The Mapuche (which means ''people of the earth'') are the natives indigenous to Chile, who have only been exposed to the 'civilized' world during the last 100 years. There are over one million Mapuche in Chile, over 75% living in the Araucania region. They manage to survive in extreme living conditions, still using horses and oxen as means of transportation, growing and harvesting what they can from the natural resources they have around them.


Mapuche children in front of the first Ruca (traditional housing) built by Pasos Surenos

Mapuche youth rest after planting trees, their work in trade for shoes

The Mapuche are caught in the middle of two different lifestyles - the old traditional Mapuche way and the new modern world, of which they know little. Many of the old generation still only speak the native language, Mapudungun - their youth know very little of the language and even want to leave the old cultural ways behind.


Diane with Ramiro and Rosa Briceno in Neltume
community church.

It's unusual for the elder Mapuches to let you take their photo.

The Mapuche Indians have very difficult living conditions; they lack proper hygiene, the children receive little schooling and many of their communities can only be reached by horseback.
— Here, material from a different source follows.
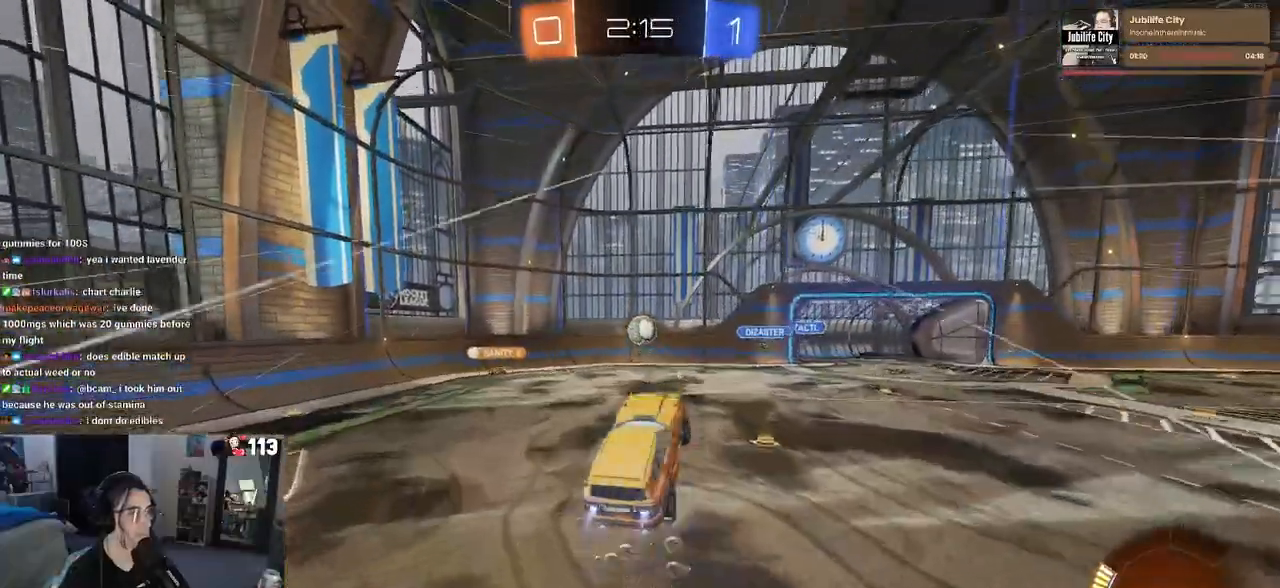
{"buttons": ["L1", "R1", "R2"], "left_stick": "left", "right_stick": "center", "events": [[117, "left_stick", "center"], [183, "left_stick", "left"], [417, "R1", "up"], [450, "R1", "down"]]}
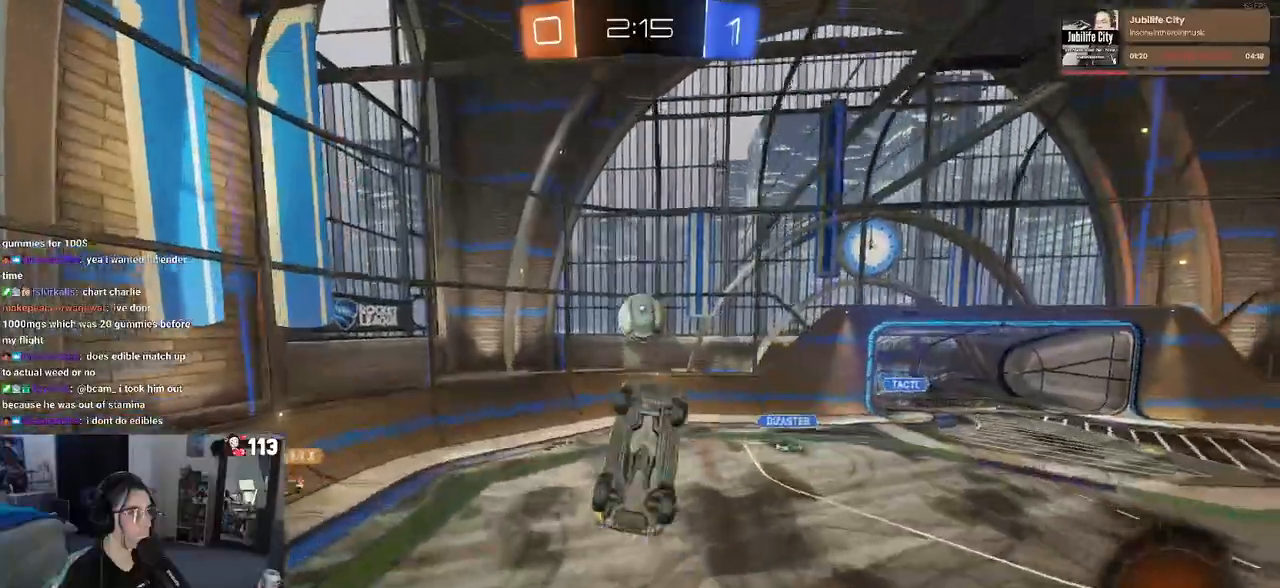
{"buttons": ["R2"], "left_stick": "down-right", "right_stick": "center", "events": [[67, "L1", "up"], [67, "left_stick", "right"], [200, "left_stick", "up-right"], [467, "left_stick", "down-right"], [500, "R1", "up"]]}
The goal of Mapuche Quest is to provide them with basic health services, using mobile units; and to hold skills-training workshops to help them cope with the modern world, and increase their knowledge of the resources around them.


Amor & Diane delivering aid

Enjoying a cup of traditiona "mate" while visiting Ramiro

We hope to build a Mapuche Cultural Center, both to provide an interpretive center of their cultural heritage and to provide a location where they can exhibit and sell their handmade crafts. Also proposed is an Operational Center, where vocational schools and experimental farming can be held, as well as a Distribution center set up for organising donations for distribution.


Volunteers preparing to distribute needs in the community

Ready to head out to help the neediest Mapuche families

We have surveyed the needs of the communities in conjunction with the Town Halls of these areas, inquiring about their greatest needs, which include medical equipment and clinics. Presently there are just a few 1 or 2 room clinics in towns, with a few rotating medics, nurses or doctors who visit once a week, who service hundreds of people that live in extreme poverty, all scattered in the mountains.


Families coming to receive gifts of clothes, shoes or other needed items.

Diane and Lydia in front of first greenhouse on Delcaco
reservation.


Ali Cucha, 13 years old (note the condition of his shoes). At this young age, he's officially finished school-6th grade-but wants so badly to further his education.

Slowly but surely Pasos Surenos is winning hearts and assisting Mapuche communities

Meet a Mapuche Family

Mariella and Pedro are a couple who we've known for three years now. Shortly after we met their family, Mariella asked us to pray for her children, as they were plagued by nightmares, and she also was having trouble sleeping. Sometime later, her daughter came running over to our place and asked me to go and pray for her mother, claiming she was dying! It turned out that Mariella had a fallopian tube pregnancy and it had ruptured inside. When I arrived, Mariella a high fever and her face was white. She was surrounded by her family in a small room not much bigger than her bed. After I prayed for Mariella's healing, she immediately opened her eyes and said “I knew you would come, and you brought Jesus with you”. Almost immediately, she regained her color and her fever was down. We took her to the Hospital and the doctor himself said it was a miracle; that by all practical logic she should have died.


Mariella when we first met her

Father and mother of Mariella

A year after this near tragedy, Mariella gave birth to her first son. Her second son has since arrived.


Gregorio, with his wife Erminda the “Cacique” or Chief of this community.